Um breve silêncio imperou.
— Responda-me, seu bostinha. Você sabe qual era o meu sonho?
— Não, senhor — respondeu Adrian, ao entender que não era uma pergunta retórica. Seu pescoço coçava e ardia.
— O meu sonho era que Roderick vivesse o resto da sua vida em paz e que nunca tivesse filhos, para que assim não me causasse mais estragos. É verdade que os Rodericks são fortes e que tê-los como subordinados significa que você é imbatível, mas isso é uma bênção e uma maldição. Um Roderick foi o responsável pela minha vitória contra todos os reinos que já enfrentei, mas ele também foi a causa de todas as guerras que já lutei, pois a destruição que ele causa gera sempre mais destruição. Todos querem vingar-se de sua família, isso é um ciclo infinito de destruição. Há oito anos eu vivo em paz, o nome Roderick estava praticamente sumindo da memória das pessoas, pois consegui fazer com que Roderick abandonasse o campo de batalha e virasse um guarda-costas. Fiz com que ele acreditasse que aquelas mulheres eram a coisa mais importante que eu tinha na vida, por isso ele deveria protegê-las. Agora isso se volta contra mim, Roderick está à solta e nem mesmo Deus sabe do que ele é capaz. A minha esperança é que ele descubra com urgência onde essas mulheres estão e volte sem fazer muitos estragos. Eu nem mesmo posso ajudá-lo e achar as mulheres por conta própria, pois seria manchar sua honra e eu não quero nem saber o que ele faria nessa posição. Não preciso mais da ajuda de vocês, já me decidi, esperarei por Roderick, não importa que tipo de loucuras ele faça para conseguir resgatar minhas mulheres, mas mandarei homens disfarçados para ajudá-lo, eles lhe darão conselhos para que a jornada dele termine o mais rápido possível. Quanto a você garoto, venha aqui.

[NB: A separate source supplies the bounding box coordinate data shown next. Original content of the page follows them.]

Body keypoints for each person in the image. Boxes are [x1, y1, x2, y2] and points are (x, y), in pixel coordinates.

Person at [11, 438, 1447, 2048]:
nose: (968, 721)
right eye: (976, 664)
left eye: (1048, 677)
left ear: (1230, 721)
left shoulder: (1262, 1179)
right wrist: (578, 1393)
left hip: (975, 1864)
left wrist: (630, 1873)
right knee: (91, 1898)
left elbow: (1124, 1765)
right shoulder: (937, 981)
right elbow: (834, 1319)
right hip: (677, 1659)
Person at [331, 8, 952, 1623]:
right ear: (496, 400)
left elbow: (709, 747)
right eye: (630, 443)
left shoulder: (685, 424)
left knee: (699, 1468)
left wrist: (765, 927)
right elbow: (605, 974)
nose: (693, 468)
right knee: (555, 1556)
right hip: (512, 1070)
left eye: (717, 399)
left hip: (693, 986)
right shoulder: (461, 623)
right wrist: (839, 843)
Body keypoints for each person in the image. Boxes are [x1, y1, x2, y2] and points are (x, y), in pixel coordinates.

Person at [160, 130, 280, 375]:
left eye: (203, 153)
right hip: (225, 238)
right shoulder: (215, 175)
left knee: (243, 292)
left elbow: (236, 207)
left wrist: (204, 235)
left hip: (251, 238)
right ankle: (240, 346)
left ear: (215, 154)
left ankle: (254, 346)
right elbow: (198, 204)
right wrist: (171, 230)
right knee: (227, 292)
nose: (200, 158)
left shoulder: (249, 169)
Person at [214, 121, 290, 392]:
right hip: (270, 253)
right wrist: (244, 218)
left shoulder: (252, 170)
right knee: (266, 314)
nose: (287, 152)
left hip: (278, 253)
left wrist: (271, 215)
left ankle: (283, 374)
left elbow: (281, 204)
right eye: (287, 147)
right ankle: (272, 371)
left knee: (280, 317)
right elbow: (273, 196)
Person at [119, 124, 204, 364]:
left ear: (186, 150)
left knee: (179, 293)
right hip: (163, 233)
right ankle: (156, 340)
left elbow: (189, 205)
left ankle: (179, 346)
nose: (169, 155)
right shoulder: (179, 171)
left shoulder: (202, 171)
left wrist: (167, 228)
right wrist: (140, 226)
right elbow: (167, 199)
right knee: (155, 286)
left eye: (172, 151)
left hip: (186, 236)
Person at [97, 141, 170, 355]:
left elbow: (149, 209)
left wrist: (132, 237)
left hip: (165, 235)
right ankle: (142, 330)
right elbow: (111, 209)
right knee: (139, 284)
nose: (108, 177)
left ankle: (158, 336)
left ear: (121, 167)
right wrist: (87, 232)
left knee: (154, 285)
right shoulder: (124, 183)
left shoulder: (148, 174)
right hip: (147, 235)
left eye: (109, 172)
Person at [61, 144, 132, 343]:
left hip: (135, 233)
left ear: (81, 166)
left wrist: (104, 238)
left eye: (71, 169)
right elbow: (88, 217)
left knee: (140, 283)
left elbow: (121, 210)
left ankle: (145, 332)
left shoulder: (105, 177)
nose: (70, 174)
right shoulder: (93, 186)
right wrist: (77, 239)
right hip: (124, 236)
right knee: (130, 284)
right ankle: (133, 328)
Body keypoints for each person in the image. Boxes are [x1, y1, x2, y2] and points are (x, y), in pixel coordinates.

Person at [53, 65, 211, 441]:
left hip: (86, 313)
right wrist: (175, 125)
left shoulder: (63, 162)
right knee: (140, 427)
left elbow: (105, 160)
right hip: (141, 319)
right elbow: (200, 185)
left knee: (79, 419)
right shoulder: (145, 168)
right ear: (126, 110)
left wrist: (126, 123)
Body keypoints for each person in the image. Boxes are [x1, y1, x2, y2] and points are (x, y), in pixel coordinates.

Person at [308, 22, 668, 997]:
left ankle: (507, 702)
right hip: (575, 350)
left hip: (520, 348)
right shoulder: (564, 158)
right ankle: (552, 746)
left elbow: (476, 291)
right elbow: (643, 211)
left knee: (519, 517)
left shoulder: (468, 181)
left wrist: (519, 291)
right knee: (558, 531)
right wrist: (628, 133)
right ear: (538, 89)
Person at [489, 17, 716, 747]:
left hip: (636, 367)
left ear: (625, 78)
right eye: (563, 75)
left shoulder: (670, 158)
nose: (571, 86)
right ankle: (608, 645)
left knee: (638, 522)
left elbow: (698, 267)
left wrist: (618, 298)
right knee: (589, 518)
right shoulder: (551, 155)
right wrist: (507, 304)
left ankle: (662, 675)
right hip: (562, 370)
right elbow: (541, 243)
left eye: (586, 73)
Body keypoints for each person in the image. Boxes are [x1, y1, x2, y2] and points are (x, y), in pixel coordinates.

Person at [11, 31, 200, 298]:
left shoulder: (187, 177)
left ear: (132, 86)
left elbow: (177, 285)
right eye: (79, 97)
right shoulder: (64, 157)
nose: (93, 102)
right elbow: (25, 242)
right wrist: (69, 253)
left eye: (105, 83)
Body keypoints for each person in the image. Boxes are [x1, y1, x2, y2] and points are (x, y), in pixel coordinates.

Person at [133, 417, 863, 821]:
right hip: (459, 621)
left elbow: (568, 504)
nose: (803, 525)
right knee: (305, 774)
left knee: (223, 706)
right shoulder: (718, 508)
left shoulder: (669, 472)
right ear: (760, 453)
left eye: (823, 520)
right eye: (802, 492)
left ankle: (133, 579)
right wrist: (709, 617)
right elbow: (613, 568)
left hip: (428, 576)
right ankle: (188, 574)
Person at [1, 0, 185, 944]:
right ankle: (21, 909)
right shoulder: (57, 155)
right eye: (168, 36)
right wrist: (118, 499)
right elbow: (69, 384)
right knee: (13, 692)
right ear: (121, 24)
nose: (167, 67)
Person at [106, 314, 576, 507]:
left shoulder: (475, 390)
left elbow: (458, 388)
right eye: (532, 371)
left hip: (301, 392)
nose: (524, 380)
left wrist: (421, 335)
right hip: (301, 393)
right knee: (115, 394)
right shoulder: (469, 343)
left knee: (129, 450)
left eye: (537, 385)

— Sim, senhor — disse Adrian se aproximando do rei.
— Você não será mais um cavaleiro — disse o rei enquanto tomava a espada do garoto e arrancava o brasão em sua armadura. — Leon não será mais o seu mestre, pois agora você será discípulo do bobo da corte. Fez muito bem hoje ao conseguir com que toda minha corte gargalhasse, então, a partir de hoje, será aspirante a bobo oficial. Agora saia de minha frente, não só você, mas todos vocês, quero ficar sozinho nesses últimos momentos de paz que terei em muitos anos.